Linhof Tech III w/ 135mm Nikkor Problems!!!greenspun.com : LUSENET : Large format photography : One Thread
Hello, I am writing because I have been pondering this question. Why is it that when I look under my enlarger with my grain focuser the image is not as sharp as the same image taken with my Hasselblad... Technically, I believe that the 4x5 image should be sharper due to less enlargement. I am using T-Max 100, developed in HC-110, but I have now purchased some TMAX RS developer. I have also noticed this on some chromes that I have taken. One theory, is that my ground glass, is cheap; purchased at a glass shop for $1, versus $50 for a Linhof brand. Could this throw off my focusing? I am stopping the lens down pretty far when i shoot (f/22 or so) so I wouldn't think that there would be too much difference if it was focusing on the front of the glass versus the back, but maybe??? I am using a loupe when I focus, so it is not my eyes... Please let me know of any insight that you may have... Thanks!!! Joe Accuardi Portland, OR
-- Joe Accuardi (JAccuardi@hotmail.com), July 15, 2001
Unhappily, even new cameras can show some difference on focusing and film planes. It must be checked and somewhere back in this forum you may find some suggestions on how to do it. Maybe your camera was set for a fresnel lens and it's absence can really make a mess on focusing. But, anyway, don't despair. It's easy to find and fix those small bugs. Good luck.

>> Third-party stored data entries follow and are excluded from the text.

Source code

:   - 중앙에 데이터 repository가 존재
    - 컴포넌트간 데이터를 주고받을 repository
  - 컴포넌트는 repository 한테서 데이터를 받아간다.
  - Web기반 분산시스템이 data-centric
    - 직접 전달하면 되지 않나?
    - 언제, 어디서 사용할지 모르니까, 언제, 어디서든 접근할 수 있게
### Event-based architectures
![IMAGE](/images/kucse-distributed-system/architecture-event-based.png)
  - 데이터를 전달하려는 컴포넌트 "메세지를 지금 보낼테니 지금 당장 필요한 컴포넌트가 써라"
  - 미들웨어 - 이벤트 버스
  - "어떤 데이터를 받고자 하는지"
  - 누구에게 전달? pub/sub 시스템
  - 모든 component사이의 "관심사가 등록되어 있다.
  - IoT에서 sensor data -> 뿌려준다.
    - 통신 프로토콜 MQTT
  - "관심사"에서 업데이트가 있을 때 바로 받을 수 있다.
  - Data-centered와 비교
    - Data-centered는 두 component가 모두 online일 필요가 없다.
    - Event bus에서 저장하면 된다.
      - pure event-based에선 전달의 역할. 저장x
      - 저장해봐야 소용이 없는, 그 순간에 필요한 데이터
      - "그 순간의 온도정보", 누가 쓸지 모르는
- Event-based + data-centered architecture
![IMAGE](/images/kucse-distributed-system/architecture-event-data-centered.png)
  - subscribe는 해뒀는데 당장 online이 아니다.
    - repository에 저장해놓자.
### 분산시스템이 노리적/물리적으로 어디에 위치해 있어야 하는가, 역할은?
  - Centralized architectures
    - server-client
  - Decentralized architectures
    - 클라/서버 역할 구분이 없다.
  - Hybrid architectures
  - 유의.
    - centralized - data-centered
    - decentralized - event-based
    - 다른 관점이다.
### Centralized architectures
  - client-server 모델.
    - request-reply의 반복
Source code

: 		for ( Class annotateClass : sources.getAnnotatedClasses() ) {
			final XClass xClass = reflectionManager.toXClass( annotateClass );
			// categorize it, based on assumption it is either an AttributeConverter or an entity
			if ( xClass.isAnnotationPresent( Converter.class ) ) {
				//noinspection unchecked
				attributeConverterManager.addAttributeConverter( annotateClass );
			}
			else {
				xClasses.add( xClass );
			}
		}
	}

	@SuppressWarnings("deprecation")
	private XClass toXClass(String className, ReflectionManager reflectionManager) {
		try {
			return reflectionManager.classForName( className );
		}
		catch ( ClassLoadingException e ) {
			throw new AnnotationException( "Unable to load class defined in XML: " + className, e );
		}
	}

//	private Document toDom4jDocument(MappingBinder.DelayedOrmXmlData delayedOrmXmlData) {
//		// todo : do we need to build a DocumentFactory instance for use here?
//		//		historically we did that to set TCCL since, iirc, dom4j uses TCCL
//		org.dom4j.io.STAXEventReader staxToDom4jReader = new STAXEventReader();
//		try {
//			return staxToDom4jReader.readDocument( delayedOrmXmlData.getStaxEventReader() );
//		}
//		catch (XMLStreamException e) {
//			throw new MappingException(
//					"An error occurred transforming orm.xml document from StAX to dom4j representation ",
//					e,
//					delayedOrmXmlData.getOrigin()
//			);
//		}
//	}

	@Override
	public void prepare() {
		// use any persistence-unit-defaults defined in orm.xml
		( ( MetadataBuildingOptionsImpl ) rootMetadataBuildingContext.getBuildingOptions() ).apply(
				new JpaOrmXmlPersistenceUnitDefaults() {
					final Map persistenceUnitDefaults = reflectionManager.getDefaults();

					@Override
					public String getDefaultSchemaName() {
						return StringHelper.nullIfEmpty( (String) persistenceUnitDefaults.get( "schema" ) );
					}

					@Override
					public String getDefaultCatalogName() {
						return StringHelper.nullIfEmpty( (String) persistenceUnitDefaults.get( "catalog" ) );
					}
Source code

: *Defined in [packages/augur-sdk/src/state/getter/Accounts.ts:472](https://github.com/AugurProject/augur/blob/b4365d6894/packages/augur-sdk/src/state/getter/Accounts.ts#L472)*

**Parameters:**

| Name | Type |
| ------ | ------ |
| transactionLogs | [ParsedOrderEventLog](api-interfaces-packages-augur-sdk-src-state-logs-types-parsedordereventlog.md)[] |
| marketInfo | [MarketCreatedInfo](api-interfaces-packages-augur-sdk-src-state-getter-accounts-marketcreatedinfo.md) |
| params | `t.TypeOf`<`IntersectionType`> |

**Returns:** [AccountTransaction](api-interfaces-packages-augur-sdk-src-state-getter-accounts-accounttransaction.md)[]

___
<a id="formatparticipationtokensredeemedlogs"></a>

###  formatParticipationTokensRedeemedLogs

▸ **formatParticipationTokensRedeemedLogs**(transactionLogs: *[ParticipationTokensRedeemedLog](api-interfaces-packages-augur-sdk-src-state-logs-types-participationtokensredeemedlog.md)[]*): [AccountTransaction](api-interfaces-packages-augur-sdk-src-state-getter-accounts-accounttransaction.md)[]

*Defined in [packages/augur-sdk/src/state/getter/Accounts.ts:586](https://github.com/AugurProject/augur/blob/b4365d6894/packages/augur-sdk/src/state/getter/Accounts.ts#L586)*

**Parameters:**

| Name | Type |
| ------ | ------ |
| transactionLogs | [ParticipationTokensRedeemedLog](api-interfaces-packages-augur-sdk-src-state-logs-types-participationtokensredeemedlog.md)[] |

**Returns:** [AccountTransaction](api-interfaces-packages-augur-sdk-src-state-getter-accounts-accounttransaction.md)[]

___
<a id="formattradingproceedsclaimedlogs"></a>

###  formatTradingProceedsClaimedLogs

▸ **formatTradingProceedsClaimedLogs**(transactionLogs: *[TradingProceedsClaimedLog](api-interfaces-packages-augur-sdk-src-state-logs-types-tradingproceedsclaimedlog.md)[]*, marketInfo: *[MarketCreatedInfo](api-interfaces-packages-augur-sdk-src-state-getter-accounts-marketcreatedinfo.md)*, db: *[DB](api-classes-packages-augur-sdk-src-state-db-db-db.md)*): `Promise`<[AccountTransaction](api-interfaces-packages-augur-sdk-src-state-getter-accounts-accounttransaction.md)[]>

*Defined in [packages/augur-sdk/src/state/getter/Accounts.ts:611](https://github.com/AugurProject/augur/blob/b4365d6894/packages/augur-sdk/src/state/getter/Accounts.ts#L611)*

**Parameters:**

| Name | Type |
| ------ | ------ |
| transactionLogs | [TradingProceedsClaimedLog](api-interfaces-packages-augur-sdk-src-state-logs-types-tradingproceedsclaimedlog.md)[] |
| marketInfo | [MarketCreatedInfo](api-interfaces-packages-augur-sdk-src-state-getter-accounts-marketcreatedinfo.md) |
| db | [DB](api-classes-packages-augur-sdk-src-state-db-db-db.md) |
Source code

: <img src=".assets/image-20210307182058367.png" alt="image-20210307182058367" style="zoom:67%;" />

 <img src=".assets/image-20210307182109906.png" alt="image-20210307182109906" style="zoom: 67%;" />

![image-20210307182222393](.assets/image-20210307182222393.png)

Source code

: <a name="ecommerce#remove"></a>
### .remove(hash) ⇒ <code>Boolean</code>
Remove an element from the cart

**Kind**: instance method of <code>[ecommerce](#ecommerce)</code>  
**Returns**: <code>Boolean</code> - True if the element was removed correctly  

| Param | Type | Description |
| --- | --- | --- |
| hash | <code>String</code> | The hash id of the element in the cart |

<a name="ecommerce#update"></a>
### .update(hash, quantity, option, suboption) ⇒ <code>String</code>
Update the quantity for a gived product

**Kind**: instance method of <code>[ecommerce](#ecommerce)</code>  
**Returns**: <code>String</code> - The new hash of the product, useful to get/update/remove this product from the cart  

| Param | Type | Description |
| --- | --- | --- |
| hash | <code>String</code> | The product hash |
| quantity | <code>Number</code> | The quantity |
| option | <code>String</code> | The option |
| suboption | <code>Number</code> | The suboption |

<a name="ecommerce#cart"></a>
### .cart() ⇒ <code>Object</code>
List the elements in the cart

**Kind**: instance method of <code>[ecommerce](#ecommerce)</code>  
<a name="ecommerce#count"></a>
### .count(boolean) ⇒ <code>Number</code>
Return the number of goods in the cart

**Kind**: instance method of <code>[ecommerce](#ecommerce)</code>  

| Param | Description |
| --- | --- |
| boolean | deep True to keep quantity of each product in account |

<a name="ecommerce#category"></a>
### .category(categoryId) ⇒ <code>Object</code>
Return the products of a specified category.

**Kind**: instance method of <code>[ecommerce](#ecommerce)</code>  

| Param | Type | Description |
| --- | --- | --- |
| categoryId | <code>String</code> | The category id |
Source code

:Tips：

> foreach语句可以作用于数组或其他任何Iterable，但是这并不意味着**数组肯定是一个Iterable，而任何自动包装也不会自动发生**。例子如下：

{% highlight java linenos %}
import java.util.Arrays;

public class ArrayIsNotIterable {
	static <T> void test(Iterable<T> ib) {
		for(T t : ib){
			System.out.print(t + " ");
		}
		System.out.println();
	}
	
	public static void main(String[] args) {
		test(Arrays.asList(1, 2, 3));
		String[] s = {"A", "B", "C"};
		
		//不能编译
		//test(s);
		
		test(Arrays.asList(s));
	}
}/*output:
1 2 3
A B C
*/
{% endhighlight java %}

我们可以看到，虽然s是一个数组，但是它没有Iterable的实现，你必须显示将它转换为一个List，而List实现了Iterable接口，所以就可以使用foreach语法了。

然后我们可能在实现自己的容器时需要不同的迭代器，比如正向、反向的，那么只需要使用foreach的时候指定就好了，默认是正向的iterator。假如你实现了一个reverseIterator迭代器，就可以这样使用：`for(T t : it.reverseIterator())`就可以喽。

-- Cesar Barreto (email@example.com), July 15, 2001.
1: Have you installed the ground glass properly? 2: Is some of the image sharper in front or behind what you focused on? 3: Is the lens propely installed and are you shooting within the optimal range of the lens or are you using too large or small an aperture to get best results? 4: There are no ground glasses from linhhof for a III. 5: Your camera series has been discontinued since 1956. Has it been checked to see if it is within factory tolerances after almost half a century?
-- Bob Salomon (firstname.lastname@example.org), July 16, 2001.
there is a well known method to check the planes of ground glass and film: use a richly structured object (a page of a newspaper or a ruler) going from the front into the background and make a image with the stop wide open. You should put something on the rules/paper to mark the line of best focus. Since you use the lens wide open, you should have a small sharp zone in the middle and unsharp zones in front and behind your marker. If the zone of sharpness isn't on the marker, you have a problem with the ground glass. Don't use movements with this test!